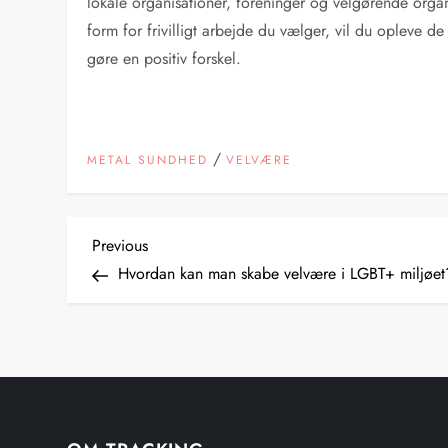
lokale organisationer, foreninger og velgørende organi
form for frivilligt arbejde du vælger, vil du opleve 
gøre en positiv forskel.
/
METAL SUNDHED
VELVÆRE
I
Previous
Previous
Post
Hvordan kan man skabe velvære i LGBT+ miljøet
n
d
l
æ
------------------------------------------------------------
= GOAL OF THE EXERCISE =
Quote every line from the line containing "form for frivilligt" through the closing line of the listing, including both.

= ANSWER BELOW =
form for frivilligt arbejde du vælger, vil du opleve 
gøre en positiv forskel.
/
METAL SUNDHED
VELVÆRE
I
Previous
Previous
Post
Hvordan kan man skabe velvære i LGBT+ miljøet
n
d
l
æ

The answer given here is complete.